§ QUOTED PASSAGE
-- Opening Marker --

Staff: Sarah Koster (786-7303).
HOUSE COMMITTEE ON APPROPRIATIONS SUBCOMMITTEE ON GENERAL GOVERNMENT & INFORMATION TECHNOLOGY |
Majority Report: Do pass as amended by Committee on Public Safety. Signed by 9 members: Representatives Hudgins, Chair; Parker, Ranking Minority Member; Buys, Christian, Dunshee, S. Hunt, Jinkins, Springer and Taylor.
Staff: Alex MacBain (786-7288).
Background:
In June 2012 the United States Supreme Court (Supreme Court) held, in Miller v. Alabama, (10-9646), that the 8th Amendment ban on cruel and unusual punishment forbids a sentencing scheme that mandates life in prison without the possibility of parole for juvenile homicide offenders.
The Supreme Court held that when a youth is convicted of murder for an act that occurred before age 18, the sentencing judge must focus directly on the youth and assess the specific age of the individual, the youth's childhood, and life experience; weigh the degree of responsibility the youth was capable of exercising; and assess that youth's chances of becoming rehabilitated. The judge can only impose a sentence of life without parole if the judge concludes the sentence proportionally punishes the youth, given all of the factors that mitigate the youth's guilt. The Supreme Court reasoned that while it was not foreclosing the judge's ability to sentence a youth to life without parole, appropriate occasions for sentencing juveniles to this harshest penalty will be uncommon.
Under Washington law, Aggravated Murder in the first degree occurs when a person commits first degree murder and one or more aggravating circumstances are present such as: the victim was a law enforcement officer, firefighter, or other person engaged in official duties; the murder was committed in the course of a robbery, rape, burglary, kidnapping, or arson; or the murder was committed to maintain the person's membership or advancement in a gang. The crime of Aggravated Murder in the first degree is punishable by either a sentence of life imprisonment without the possibility of parole or, if sufficient mitigating factors are not present, the death penalty may be imposed. Murder in the first degree, without aggravating factors, is punishable with a term of confinement between 23 and 40 years.
Currently, there are 27 individuals serving life sentences in Washington for murders committed prior to their eighteenth birthday.
Summary of Amended Bill:
Minors Convicted of Aggravated Murder in the First Degree.
A person convicted of Aggravated Murder in the first degree for an offense committed prior to his or her eighteenth birthday will be sentenced to an indeterminate term:
If the offender was under 16 years of age when the offense was committed, he or she will be sentenced to a minimum term of 25 years and a maximum term of life.
If the offender was 16 or 17 years old when the offense was committed, he or she will be sentenced to a minimum term of 25 years or more and a maximum term of life.
In setting the minimum term for 16- or 17-year-old offenders, the sentencing court must take into account the mitigating factors that account for the diminished culpability of youth, as enumerated by the Supreme Court in Miller v. Alabama. The sentencing court may give a 16- or 17-year-old defendant a term of life without the possibility of parole after considering these factors.

-- Closing Marker --

§ INFORMATION
-- Opening Marker --

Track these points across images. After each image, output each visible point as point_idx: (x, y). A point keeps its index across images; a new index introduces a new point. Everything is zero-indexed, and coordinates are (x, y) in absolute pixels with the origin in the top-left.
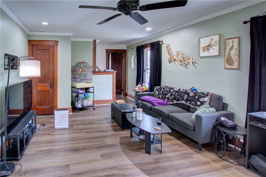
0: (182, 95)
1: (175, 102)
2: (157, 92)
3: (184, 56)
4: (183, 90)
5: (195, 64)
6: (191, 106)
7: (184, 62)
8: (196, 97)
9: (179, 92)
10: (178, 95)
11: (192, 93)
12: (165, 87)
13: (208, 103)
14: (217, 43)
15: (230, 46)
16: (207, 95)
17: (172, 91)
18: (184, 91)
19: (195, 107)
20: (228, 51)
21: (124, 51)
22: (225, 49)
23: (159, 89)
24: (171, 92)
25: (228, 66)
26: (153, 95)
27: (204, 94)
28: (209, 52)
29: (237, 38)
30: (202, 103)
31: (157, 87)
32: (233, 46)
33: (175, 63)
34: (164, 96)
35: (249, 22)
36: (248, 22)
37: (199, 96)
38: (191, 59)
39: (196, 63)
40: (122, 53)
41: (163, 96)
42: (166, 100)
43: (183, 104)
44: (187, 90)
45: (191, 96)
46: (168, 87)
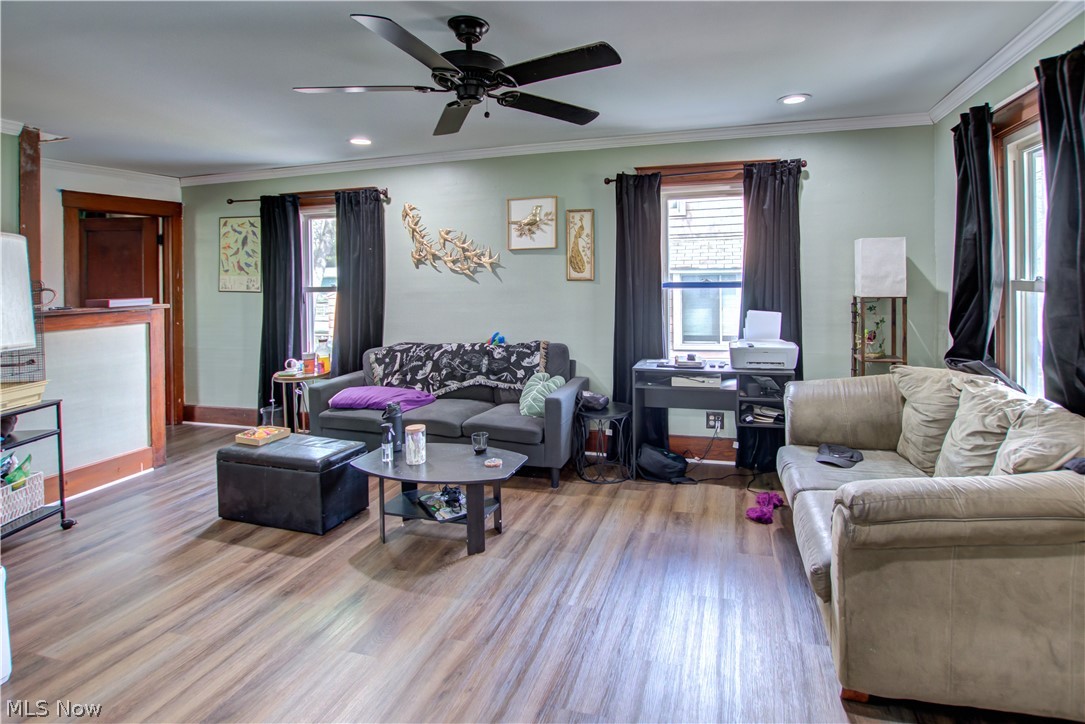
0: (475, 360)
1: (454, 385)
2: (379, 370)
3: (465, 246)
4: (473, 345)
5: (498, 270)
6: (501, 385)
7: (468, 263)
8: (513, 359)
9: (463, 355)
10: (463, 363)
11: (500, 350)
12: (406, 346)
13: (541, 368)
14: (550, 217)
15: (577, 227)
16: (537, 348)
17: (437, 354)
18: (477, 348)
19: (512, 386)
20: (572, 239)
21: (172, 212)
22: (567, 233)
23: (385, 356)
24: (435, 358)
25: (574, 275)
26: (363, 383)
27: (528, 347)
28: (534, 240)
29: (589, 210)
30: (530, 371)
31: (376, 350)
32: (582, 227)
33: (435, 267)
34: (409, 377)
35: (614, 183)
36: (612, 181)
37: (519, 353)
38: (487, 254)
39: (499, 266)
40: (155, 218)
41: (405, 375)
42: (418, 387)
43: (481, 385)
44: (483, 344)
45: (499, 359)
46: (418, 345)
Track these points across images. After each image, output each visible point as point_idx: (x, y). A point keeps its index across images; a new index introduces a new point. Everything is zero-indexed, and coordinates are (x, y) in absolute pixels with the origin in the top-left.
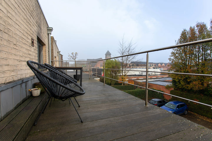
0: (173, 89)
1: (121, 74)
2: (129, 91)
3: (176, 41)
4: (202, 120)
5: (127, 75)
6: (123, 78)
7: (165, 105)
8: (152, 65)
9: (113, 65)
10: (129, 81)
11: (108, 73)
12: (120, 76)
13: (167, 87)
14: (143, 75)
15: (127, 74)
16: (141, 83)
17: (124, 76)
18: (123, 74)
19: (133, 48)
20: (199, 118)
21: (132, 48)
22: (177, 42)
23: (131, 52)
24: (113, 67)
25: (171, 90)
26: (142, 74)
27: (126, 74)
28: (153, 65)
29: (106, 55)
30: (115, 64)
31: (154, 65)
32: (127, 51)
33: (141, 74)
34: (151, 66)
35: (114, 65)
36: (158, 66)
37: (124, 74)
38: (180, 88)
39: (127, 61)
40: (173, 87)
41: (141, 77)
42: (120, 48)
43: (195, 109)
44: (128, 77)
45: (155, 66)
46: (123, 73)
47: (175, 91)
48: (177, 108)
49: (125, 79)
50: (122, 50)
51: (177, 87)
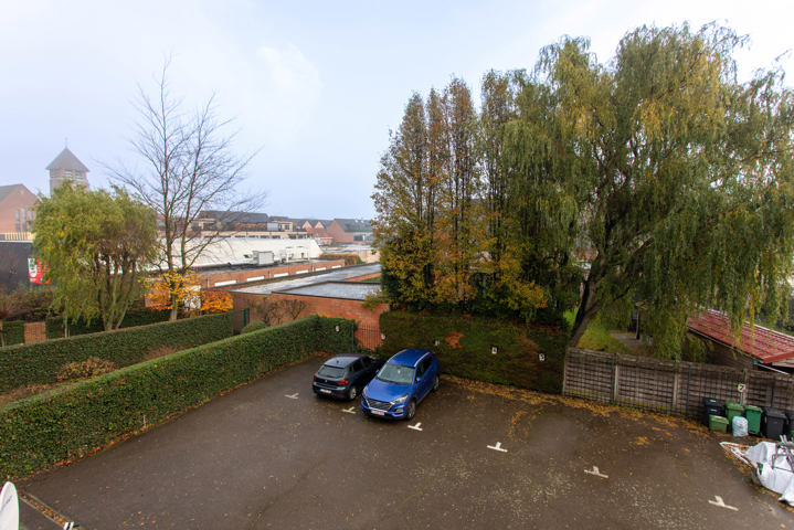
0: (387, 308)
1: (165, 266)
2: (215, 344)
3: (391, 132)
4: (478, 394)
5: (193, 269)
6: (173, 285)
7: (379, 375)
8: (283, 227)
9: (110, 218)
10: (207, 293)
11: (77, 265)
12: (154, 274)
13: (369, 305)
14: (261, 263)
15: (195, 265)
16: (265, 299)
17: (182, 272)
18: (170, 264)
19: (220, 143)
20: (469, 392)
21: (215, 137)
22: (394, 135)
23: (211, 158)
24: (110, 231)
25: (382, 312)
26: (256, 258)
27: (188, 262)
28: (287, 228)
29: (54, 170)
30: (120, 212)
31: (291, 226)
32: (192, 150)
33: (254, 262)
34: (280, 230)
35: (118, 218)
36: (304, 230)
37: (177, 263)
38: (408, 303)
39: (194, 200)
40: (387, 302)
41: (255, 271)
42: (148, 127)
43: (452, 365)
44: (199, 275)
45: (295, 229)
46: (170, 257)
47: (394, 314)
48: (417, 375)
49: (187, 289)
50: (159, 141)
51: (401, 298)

-- Closing Marker --

§ REQUIRED ACTION
Can you retype the passage from the bill report above, starting at the words "Summary of Amended" and ending with "more and a maximum term of life."?

§ ANSWER TO THIS EXERCISE
Summary of Amended Bill:
Minors Convicted of Aggravated Murder in the First Degree.
A person convicted of Aggravated Murder in the first degree for an offense committed prior to his or her eighteenth birthday will be sentenced to an indeterminate term:
If the offender was under 16 years of age when the offense was committed, he or she will be sentenced to a minimum term of 25 years and a maximum term of life.
If the offender was 16 or 17 years old when the offense was committed, he or she will be sentenced to a minimum term of 25 years or more and a maximum term of life.